- _TASK OBJECTIVE_:
Among the entries, which lines carry the string "source"? Copy each of them.

· · · · · · ·

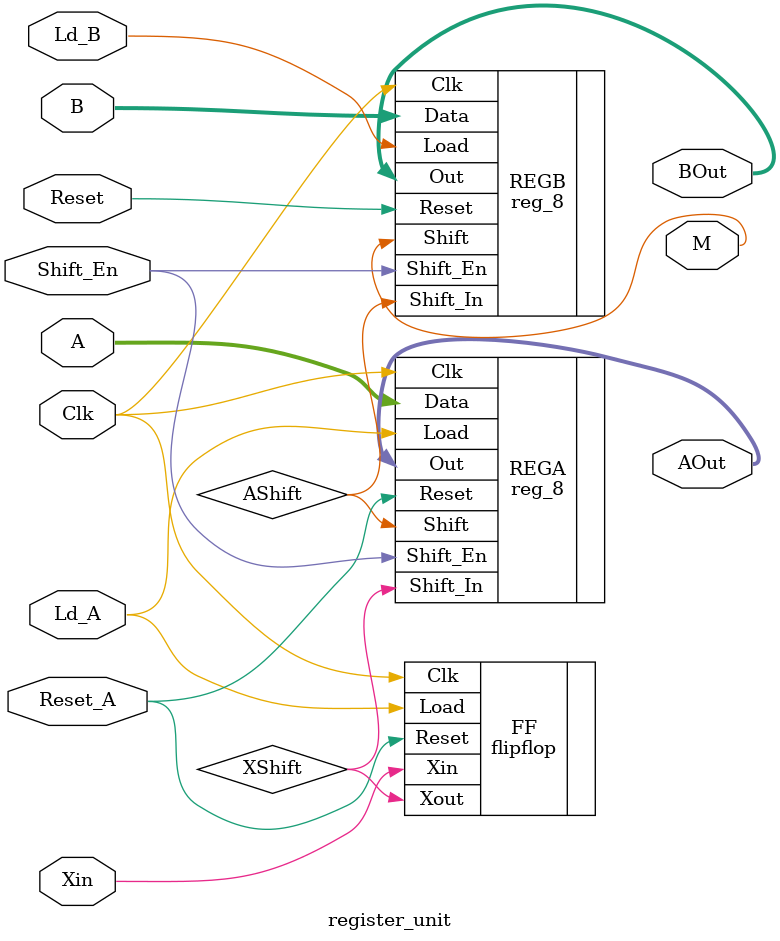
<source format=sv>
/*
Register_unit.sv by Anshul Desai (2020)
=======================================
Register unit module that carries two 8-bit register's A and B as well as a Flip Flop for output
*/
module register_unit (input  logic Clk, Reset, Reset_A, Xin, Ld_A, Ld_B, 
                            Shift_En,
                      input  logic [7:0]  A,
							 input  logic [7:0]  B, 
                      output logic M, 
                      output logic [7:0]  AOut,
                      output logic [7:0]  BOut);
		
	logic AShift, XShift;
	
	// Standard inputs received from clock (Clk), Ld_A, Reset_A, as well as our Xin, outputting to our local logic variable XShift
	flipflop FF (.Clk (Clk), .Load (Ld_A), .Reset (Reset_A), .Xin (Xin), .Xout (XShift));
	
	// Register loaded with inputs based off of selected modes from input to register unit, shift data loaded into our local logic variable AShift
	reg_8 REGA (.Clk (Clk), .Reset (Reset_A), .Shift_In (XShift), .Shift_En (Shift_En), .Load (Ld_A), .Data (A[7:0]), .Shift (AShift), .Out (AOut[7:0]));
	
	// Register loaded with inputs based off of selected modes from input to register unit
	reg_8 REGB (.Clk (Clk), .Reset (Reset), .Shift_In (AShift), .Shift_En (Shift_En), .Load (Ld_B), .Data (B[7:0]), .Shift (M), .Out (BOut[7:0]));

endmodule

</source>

· · · · · · ·

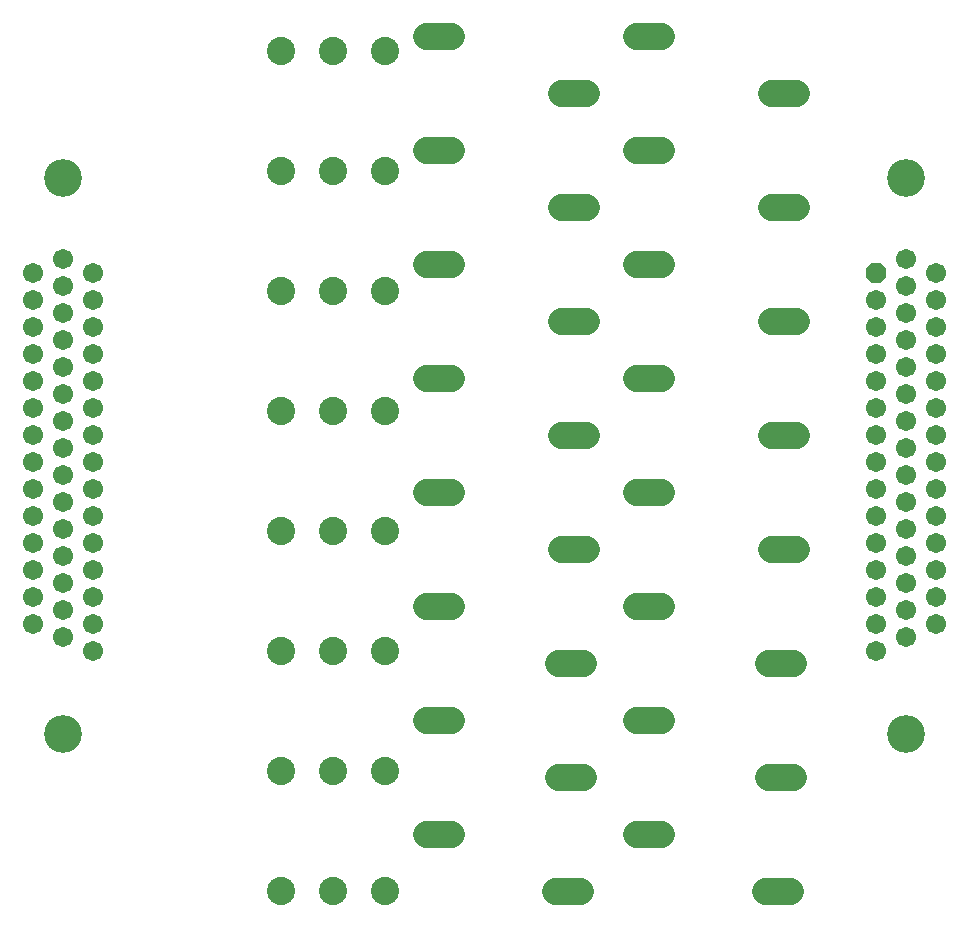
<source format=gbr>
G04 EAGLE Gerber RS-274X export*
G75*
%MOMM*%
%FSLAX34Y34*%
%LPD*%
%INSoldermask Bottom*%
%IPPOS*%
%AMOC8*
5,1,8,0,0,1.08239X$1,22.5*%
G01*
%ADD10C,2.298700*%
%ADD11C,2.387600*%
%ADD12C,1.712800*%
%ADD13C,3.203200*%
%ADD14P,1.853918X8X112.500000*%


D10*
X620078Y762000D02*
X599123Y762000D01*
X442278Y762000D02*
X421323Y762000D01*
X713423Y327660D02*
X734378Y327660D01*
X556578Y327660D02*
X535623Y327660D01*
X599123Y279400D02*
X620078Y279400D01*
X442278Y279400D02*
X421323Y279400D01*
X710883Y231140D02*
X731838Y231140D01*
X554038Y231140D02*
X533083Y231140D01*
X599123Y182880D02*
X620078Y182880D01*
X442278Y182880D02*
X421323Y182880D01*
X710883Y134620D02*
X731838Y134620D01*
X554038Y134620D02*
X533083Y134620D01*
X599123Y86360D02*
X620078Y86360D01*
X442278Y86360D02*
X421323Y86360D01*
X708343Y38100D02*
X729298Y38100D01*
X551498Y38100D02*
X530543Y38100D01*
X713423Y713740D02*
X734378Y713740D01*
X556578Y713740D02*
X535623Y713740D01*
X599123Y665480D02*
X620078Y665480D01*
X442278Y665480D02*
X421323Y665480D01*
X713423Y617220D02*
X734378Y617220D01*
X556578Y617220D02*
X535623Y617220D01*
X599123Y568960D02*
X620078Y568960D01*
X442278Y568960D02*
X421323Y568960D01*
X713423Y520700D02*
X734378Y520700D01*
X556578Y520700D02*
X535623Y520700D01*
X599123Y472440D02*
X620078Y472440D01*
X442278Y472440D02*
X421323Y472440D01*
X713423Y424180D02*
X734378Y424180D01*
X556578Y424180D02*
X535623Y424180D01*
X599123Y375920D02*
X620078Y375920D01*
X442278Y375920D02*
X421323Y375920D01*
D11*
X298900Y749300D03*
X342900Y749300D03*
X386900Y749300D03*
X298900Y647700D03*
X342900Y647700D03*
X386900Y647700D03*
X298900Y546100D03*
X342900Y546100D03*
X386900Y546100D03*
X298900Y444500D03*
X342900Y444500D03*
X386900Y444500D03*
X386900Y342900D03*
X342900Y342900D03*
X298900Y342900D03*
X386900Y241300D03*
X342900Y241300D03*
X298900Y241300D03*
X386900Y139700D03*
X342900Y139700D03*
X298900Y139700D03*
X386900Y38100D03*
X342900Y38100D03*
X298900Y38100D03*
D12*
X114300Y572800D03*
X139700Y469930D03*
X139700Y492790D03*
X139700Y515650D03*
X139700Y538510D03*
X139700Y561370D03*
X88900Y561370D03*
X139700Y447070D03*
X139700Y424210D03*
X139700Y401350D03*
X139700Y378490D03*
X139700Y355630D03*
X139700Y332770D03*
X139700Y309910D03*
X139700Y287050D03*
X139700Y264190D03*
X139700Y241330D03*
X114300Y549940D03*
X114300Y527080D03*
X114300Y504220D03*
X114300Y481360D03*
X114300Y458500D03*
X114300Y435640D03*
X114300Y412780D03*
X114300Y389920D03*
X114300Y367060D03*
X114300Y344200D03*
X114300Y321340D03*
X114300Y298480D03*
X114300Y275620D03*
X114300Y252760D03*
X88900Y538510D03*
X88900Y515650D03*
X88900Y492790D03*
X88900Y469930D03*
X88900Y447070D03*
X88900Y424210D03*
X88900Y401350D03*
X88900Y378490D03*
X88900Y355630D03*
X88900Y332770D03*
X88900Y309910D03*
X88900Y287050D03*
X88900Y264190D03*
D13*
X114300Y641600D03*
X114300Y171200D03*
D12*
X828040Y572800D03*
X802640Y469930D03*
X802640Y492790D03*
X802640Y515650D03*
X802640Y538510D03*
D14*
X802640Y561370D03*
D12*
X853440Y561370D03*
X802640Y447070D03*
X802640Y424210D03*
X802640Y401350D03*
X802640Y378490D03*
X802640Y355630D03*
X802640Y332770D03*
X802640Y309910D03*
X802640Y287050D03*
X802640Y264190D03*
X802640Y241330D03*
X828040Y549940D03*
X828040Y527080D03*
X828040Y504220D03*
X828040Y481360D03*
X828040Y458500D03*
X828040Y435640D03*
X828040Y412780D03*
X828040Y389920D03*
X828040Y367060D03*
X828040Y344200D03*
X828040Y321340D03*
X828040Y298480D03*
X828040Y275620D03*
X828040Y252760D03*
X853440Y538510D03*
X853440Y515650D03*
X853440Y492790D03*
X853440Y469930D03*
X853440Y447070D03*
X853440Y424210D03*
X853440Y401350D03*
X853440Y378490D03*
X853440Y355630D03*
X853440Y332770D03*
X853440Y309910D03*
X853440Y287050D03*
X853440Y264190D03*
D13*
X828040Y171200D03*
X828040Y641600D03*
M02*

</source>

· · · · · · ·

- _OUTPUT FOR THIS EXERCISE_:
<source format=sv>
</source>
<source format=gbr>
</source>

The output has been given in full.